Au cours de l’étude, 7 % des participants ont développé une démence (tous types confondus) et 4 % ont développé Alzheimer. Parmi ces participants, 82 % étaient porteurs d’IgG anti-HSV et 6 % ont reçu un traitement antiviral. Les chercheurs ont ainsi calculé que les personnes positives aux IgG anti-HSV avaient deux fois plus de risque de développer une démence.

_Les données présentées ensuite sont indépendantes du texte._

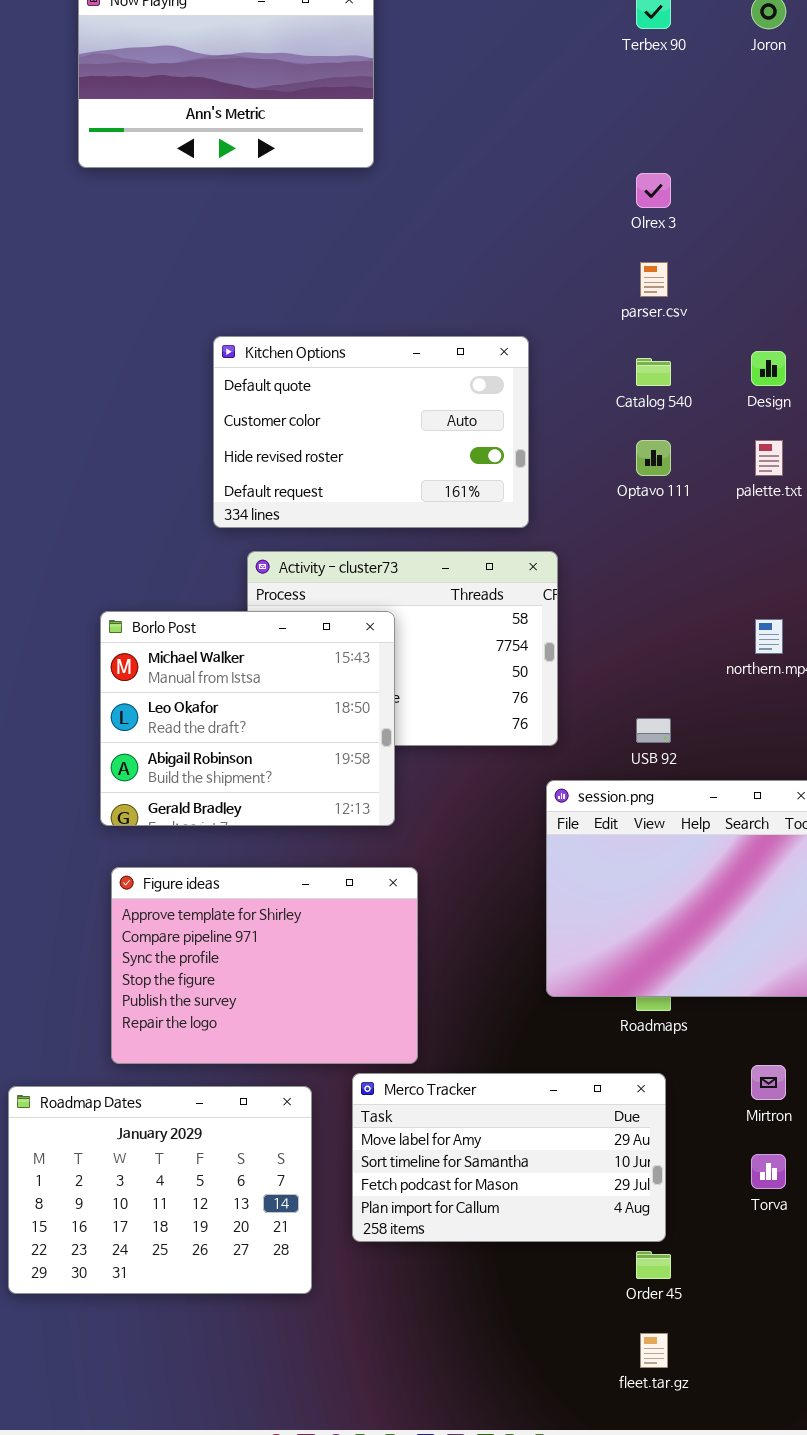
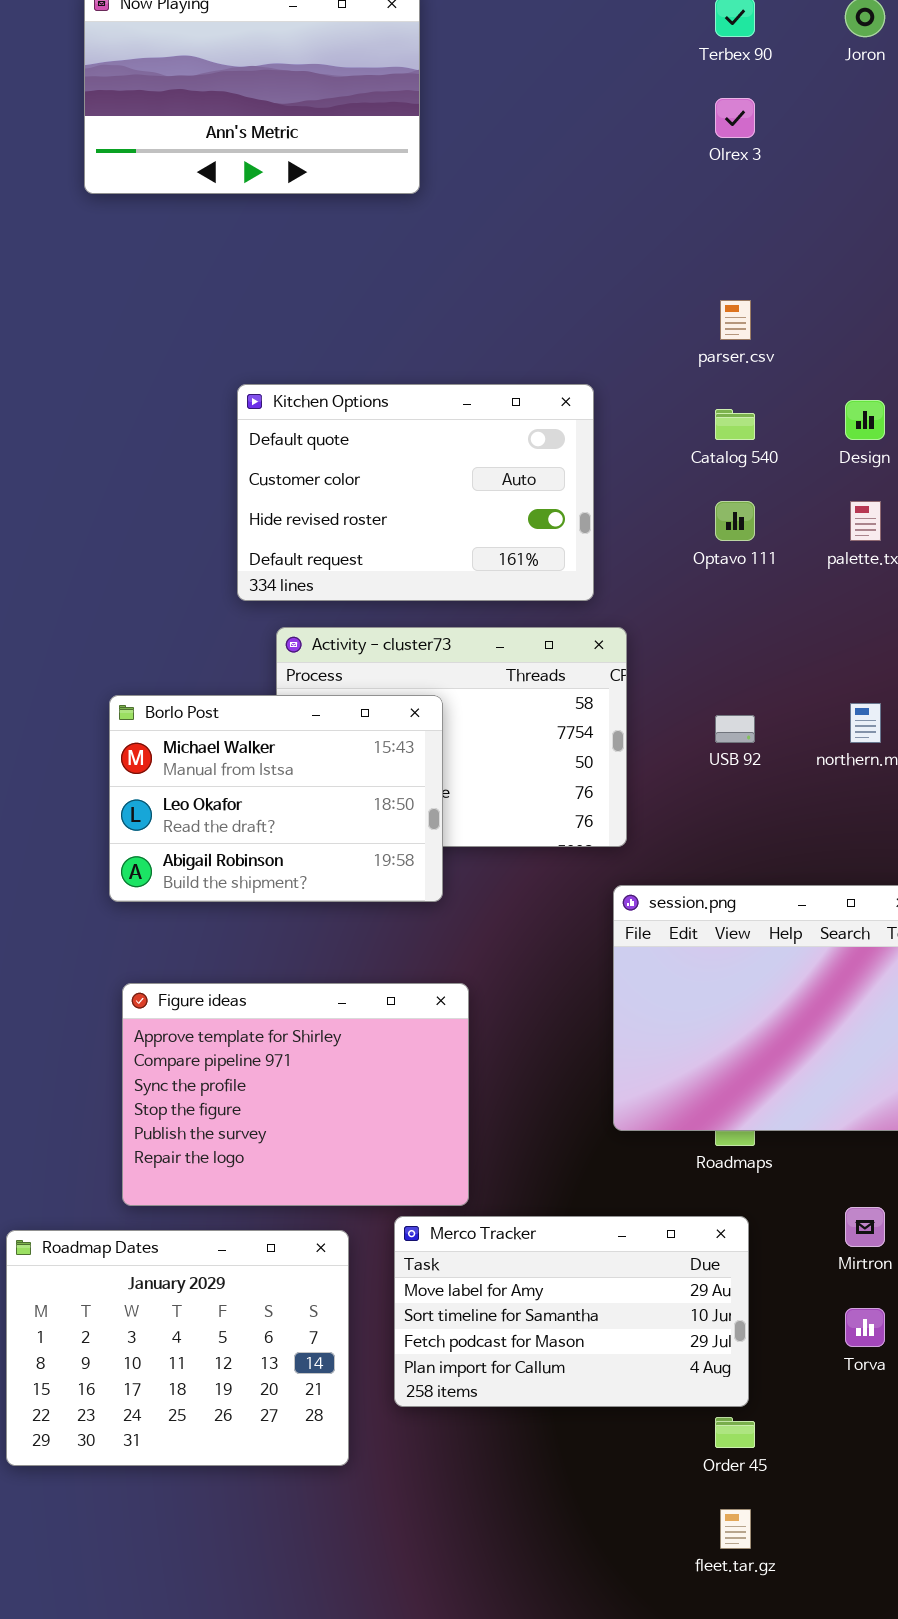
Olrex 3: [636,173,671,208] -> [715,98,755,138], moved
Borlo Post: [100,611,395,826] -> [109,695,443,902], resized
USB 92: [636,718,671,743] -> [715,715,755,743], moved

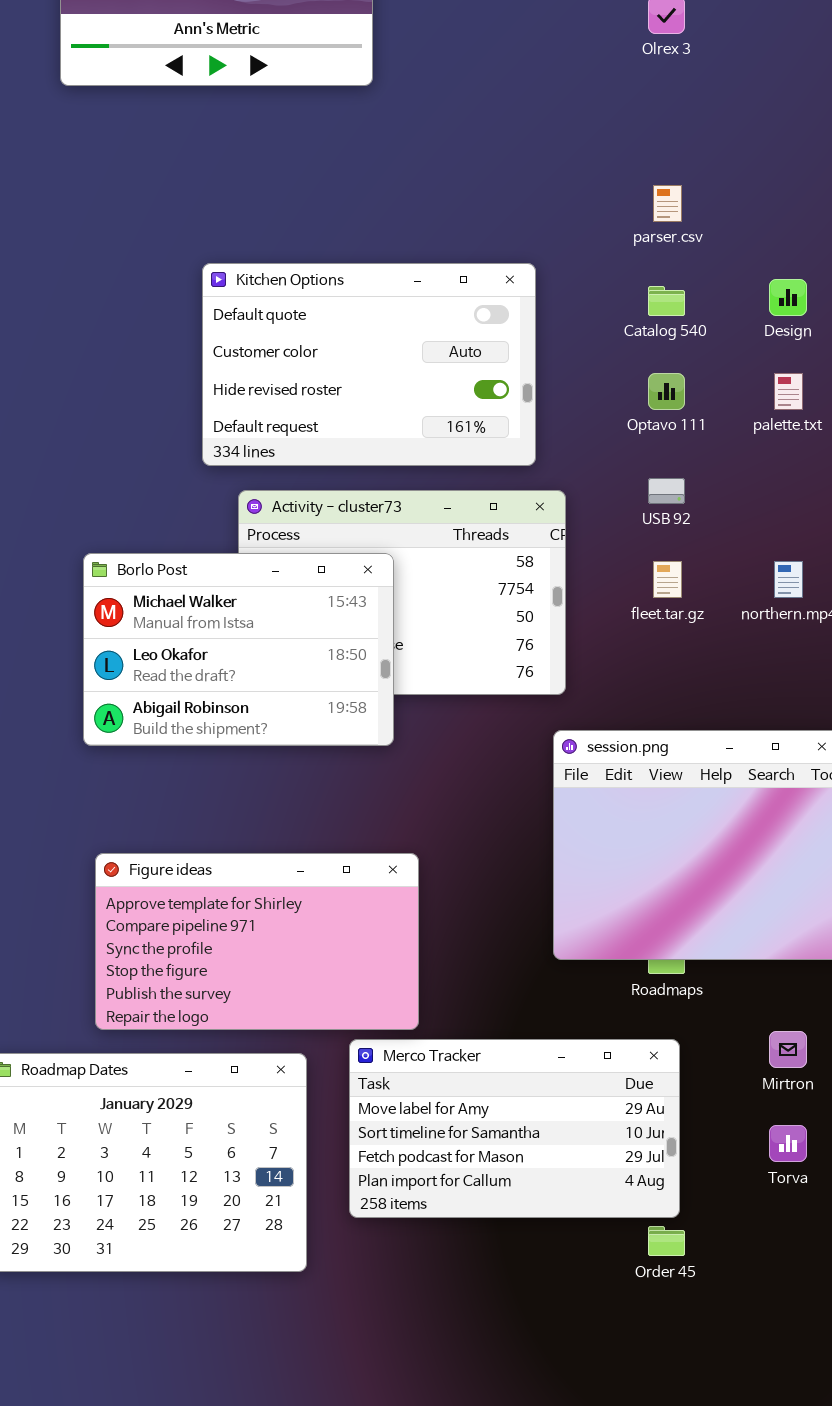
USB 92: [715,715,755,743] -> [648,478,685,504], moved
Figure ideas: [122,983,469,1206] -> [95,853,419,1030], resized
fleet.tar.gz: [720,1509,751,1549] -> [653,561,682,598], moved

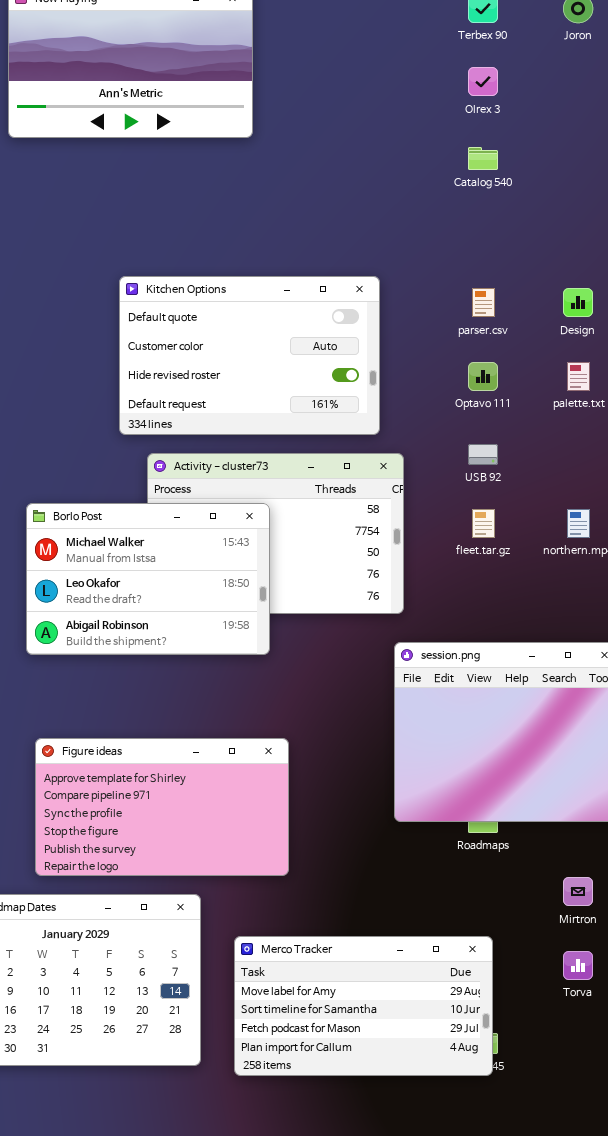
parser.csv: [653,185,682,222] -> [472,288,495,317], moved
Catalog 540: [648,286,685,316] -> [468,147,498,170], moved
Merco Tracker: [349,1039,680,1218] -> [234,936,493,1076], moved

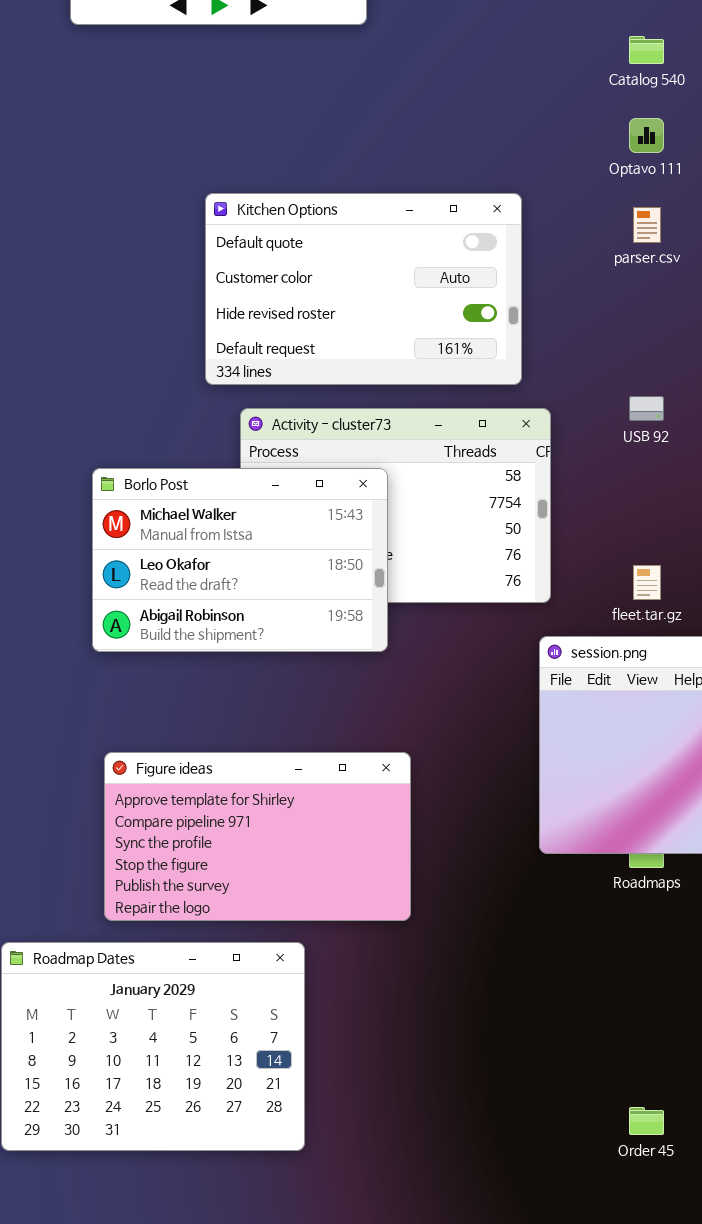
Optavo 111: [468,362,498,391] -> [629,118,664,153], moved
fleet.tar.gz: [472,509,495,538] -> [633,565,661,600], moved
Merco Tracker: [234,936,493,1076] -> none, closed

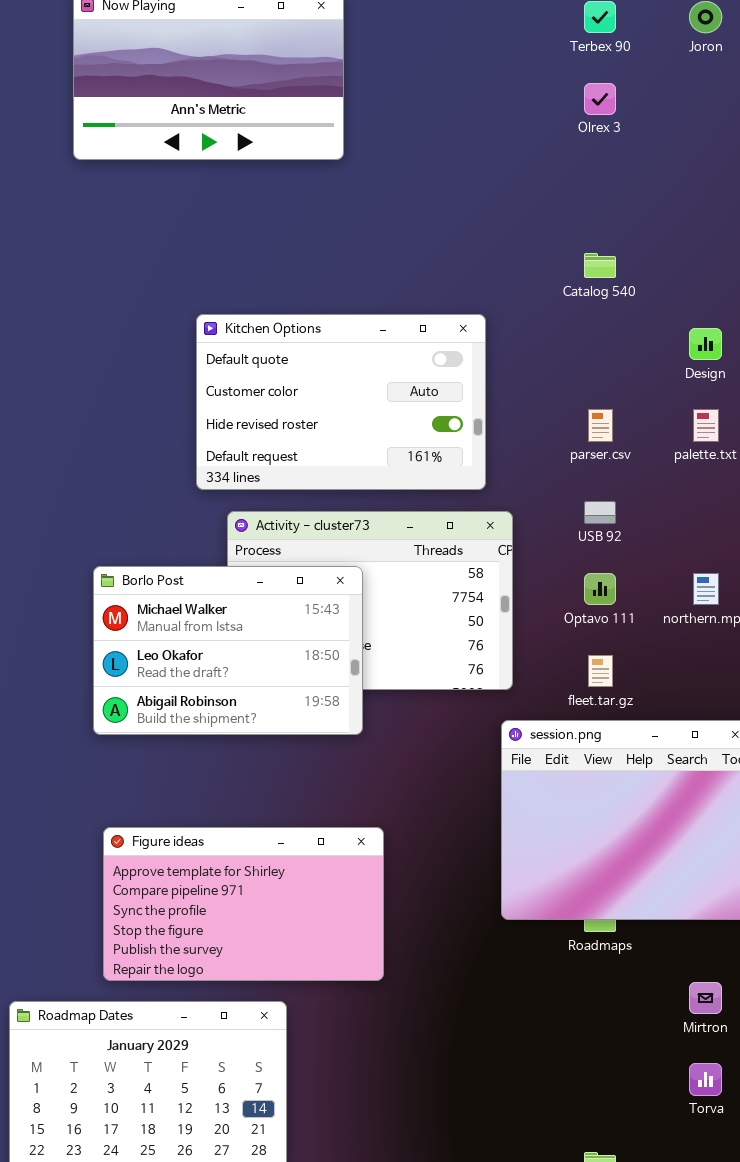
Catalog 540: [629,36,664,64] -> [584,253,616,278], moved
Optavo 111: [629,118,664,153] -> [584,573,616,605], moved
parser.csv: [633,207,661,243] -> [588,409,613,442], moved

Cependant, aucune association significative n’a été relevée pour Alzheimer spécifiquement, même si le rapport de risque (une mesure indiquant la fréquence à laquelle un événement particulier se produit dans un groupe par rapport à un autre) était comparable à la démence en général. D’autre part, les niveaux d’IgM anti-HSV et d’IgG anti-CMV, ainsi que la prise de traitement anti-HSV, ne sont pas associés au risque de démence ou d’Alzheimer selon les résultats. En outre, il n’y a pas non plus de corrélation évidente entre la prévalence des IgG anti-HSV et anti-CMV et la présence d’APOE4.
Les chercheurs en ont conclut que la présence (plutôt que les niveaux) d’IgG anti-HSV est positivement associée au risque de démence. D’autre part, le CMV n’est pas impliqué dans la prévalence de la démence, selon ces résultats. « Il est passionnant que les résultats confirment les études précédentes. De plus en plus de preuves émergent d’études qui, comme nos conclusions, désignent le virus de l’herpès simplex comme un facteur de risque de démence », estime Vestin.
Toutefois, les experts ont précisé que la faible prévalence d’Alzheimer pourrait avoir réduit la puissance statistique permettant de détecter des associations précises, sans compter que l’étude est uniquement observationnelle. Bien que leurs résultats suggèrent que le virus ne semble pas interagir avec APOE4, des recherches supplémentaires et des essais contrôlés randomisés seront nécessaires pour explorer davantage les corrélations potentielles.
Cela permettrait également de déterminer si les médicaments anti-HSV peuvent véritablement contribuer à prévenir la démence. De potentielles stratégies vaccinales pourraient également être étudiées. « Les résultats pourraient pousser la recherche sur la démence à traiter la maladie à un stade précoce en utilisant des médicaments anti-herpès courants ou à prévenir la maladie avant qu’elle ne survienne », conclut Vestin.